The Clojure REPL serves the same function: it acts as a compiler and runtime oracle that grounds the AI in executable truth. Rather than generating code in a vacuum and hoping it works, the AI evaluates expressions in the REPL first—verifying syntax, testing behavior, and confirming correctness before writing to files. This shifts the AI from a passive code generator to an active agent with feedback-driven iteration, enabling smaller models to achieve results comparable to much larger ones while reducing the energy footprint of AI-assisted development.

Reference: Kjellberg, V., Staron, M., & Fotrousi, F. (2026). From LLMs to Agents in Programming: The Impact of Providing an LLM with a Compiler. arXiv:2601.12146v1. https://arxiv.org/html/2601.12146v1

Project Structure

.
├── SYSTEM.md                    # The system prompt (copy this to your projects)
├── clojure-repl-dev/            # Anthropic/pi skill package
│   ├── SKILL.md                 # Core skill with essential workflow (168 lines)
│   └── references/
│       ├── tool-guide.md        # Complete tool documentation
│       └── idioms.md            # Idiomatic patterns and anti-patterns
├── agents.md                    # Instructions for maintaining SYSTEM.md and SKILL.md
├── research.md                  # Research supporting custom prompts for niche languages
├── CHANGELOG.md                 # Version history
└── LICENSE                      # MIT License

Note: agents.md contains synchronization instructions for keeping SYSTEM.md and clojure-repl-dev/SKILL.md consistent.

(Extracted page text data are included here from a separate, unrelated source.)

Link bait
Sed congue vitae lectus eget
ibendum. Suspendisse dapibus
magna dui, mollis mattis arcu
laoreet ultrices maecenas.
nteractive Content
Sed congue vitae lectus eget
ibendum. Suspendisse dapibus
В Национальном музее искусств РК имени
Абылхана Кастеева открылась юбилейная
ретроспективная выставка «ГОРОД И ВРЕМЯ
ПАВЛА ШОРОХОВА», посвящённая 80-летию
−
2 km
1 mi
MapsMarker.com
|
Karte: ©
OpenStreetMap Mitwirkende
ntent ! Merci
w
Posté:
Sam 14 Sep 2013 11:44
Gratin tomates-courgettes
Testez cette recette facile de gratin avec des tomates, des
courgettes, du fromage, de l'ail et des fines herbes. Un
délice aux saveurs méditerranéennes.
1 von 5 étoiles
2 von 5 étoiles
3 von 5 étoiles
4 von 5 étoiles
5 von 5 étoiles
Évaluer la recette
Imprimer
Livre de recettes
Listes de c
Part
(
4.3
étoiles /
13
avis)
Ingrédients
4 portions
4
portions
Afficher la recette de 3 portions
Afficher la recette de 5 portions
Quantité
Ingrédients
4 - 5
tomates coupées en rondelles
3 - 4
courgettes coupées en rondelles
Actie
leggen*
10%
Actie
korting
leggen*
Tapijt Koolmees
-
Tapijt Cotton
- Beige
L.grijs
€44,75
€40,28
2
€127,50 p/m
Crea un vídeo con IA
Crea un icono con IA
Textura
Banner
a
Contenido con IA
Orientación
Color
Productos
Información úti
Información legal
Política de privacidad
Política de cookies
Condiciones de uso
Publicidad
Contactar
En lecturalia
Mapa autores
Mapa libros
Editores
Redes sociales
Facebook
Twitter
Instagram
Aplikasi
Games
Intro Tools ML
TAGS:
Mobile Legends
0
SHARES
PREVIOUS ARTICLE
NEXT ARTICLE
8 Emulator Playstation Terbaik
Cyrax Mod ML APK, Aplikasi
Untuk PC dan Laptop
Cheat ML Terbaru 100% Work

See that file before modifying Clojure guidance.

The skill follows the Anthropic Skills Specification with progressive disclosure:

  • Metadata (name + description) — always in context
  • SKILL.md — core workflow loaded when skill triggers (~4KB)
  • References — loaded only when needed by the agent

Requirements

This prompt assumes you have:

  • A Clojure nREPL server running (the prompt will ask you to start it if not)
  • The clj-nrepl-eval tool installed (for REPL evaluation)
  • The clj-paren-repair tool installed (for fixing delimiter errors)

Installing Required Tools

Both tools are provided by clojure-mcp-light by Bruce Hauman.

Prerequisites:

Install clj-nrepl-eval:

bbin install https://github.com/bhauman/clojure-mcp-light.git --tag v0.2.1 \
  --as clj-nrepl-eval \
  --main-opts '["-m" "clojure-mcp-light.nrepl-eval"]'

Verify installation:

clj-nrepl-eval -p 7889 "(+ 1 2 3)"
# => 6

Install clj-paren-repair:

bbin install https://github.com/bhauman/clojure-mcp-light.git --tag v0.2.1 \
  --as clj-paren-repair \
  --main-opts '["-m" "clojure-mcp-light.paren-repair"]'

Verify installation:

echo '(defn hello [x] (+ x 1)' | clj-paren-repair
# Auto-repairs and formats the code

Full installation guide: https://github.com/bhauman/clojure-mcp-light#quick-install

Version

Current version: v1.6.0 (see CHANGELOG.md for details)

License

MIT License - see LICENSE file for details.

Contributing

This prompt was developed through extensive research on LLM behavior with niche languages. See research.md for the evidence base and citations.